Service Lows

Last week I was in Washington, DC, promoting the interests of the banking community with a small group of Indiana bankers. The ability of these bankers to passionately describe their efforts to serve their customers and communities always makes me proud to work on their behalf. At the same time, it is frustrating to step back and look at the long-term results of congressional actions. During my career of 40+ years, regulatory burden and intervention has mushroomed to the point of suffocating not only banks, but all businesses.

I fear that the contamination of obtrusive government meddling into business will eventually move us from a free enterprise democracy into a government-controlled socialistic society. We will not like it.

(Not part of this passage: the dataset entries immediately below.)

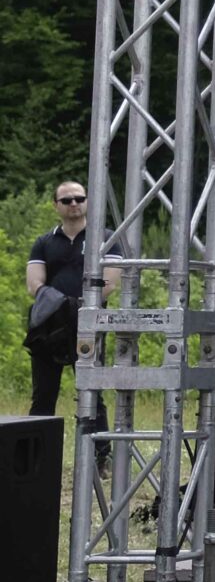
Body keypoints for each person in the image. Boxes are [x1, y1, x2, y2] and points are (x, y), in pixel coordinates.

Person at [22, 180, 96, 420]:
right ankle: (36, 444)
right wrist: (61, 306)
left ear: (87, 201)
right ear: (56, 205)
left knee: (92, 393)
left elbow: (110, 282)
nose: (74, 203)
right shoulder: (44, 242)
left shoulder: (102, 238)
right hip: (50, 324)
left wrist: (77, 306)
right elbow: (34, 284)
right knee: (43, 394)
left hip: (89, 322)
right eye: (66, 200)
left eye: (79, 199)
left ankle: (98, 444)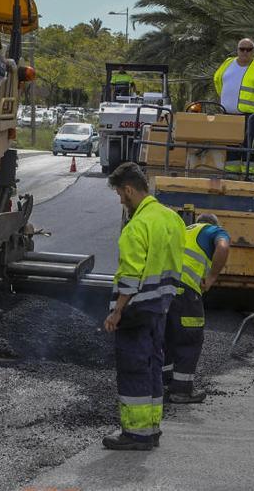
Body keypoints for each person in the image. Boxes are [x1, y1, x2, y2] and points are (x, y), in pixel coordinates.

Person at [102, 162, 185, 451]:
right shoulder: (172, 219)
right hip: (161, 307)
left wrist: (116, 312)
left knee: (133, 368)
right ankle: (151, 428)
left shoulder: (137, 225)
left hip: (136, 310)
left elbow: (130, 275)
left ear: (128, 189)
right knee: (152, 366)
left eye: (119, 194)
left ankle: (136, 434)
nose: (120, 200)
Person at [164, 214, 230, 404]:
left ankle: (163, 384)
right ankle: (182, 391)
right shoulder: (212, 230)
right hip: (185, 292)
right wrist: (211, 277)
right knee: (189, 339)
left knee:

As I was headed home, I arrived at the airport two hours and 15 minutes early. I got through the Delta Air Lines check-in process promptly and was met by private business employees, who were doing all they could to serve me. Then I headed to the TSA (Transportation Security Administration) security screen. My line was about 100 people long, and it took 30 minutes to complete the process. TSA, a government entity, has no competition and therefore no incentive to seek high levels of customer service.

No one came around to tell us why it was taking so long, or to ask if anyone had a flight leaving soon and needed to move to the front of the line. When I finally got near the front of the line, an agent asked me how I was doing. I told him that the slowness of the line was ridiculous. He simply said he could not do anything about it. A young lady whose flight was to leave in 10 minutes asked if she could be moved ahead; she was told there was nothing they could do about it.

I do hope that this is not the level of service we are all going to deteriorate to. Congress, the national media and the supposed consumer groups need to wake up and promote the freedoms that U.S. citizens have always enjoyed. If they continue to chastise business, none of us will have jobs, except for working for the government. Then we will really experience service lows.

Meanwhile the banking industry remains strong and service-oriented, thanks to the efforts of dedicated bankers, who travel to our nation’s capitol to keep it that way.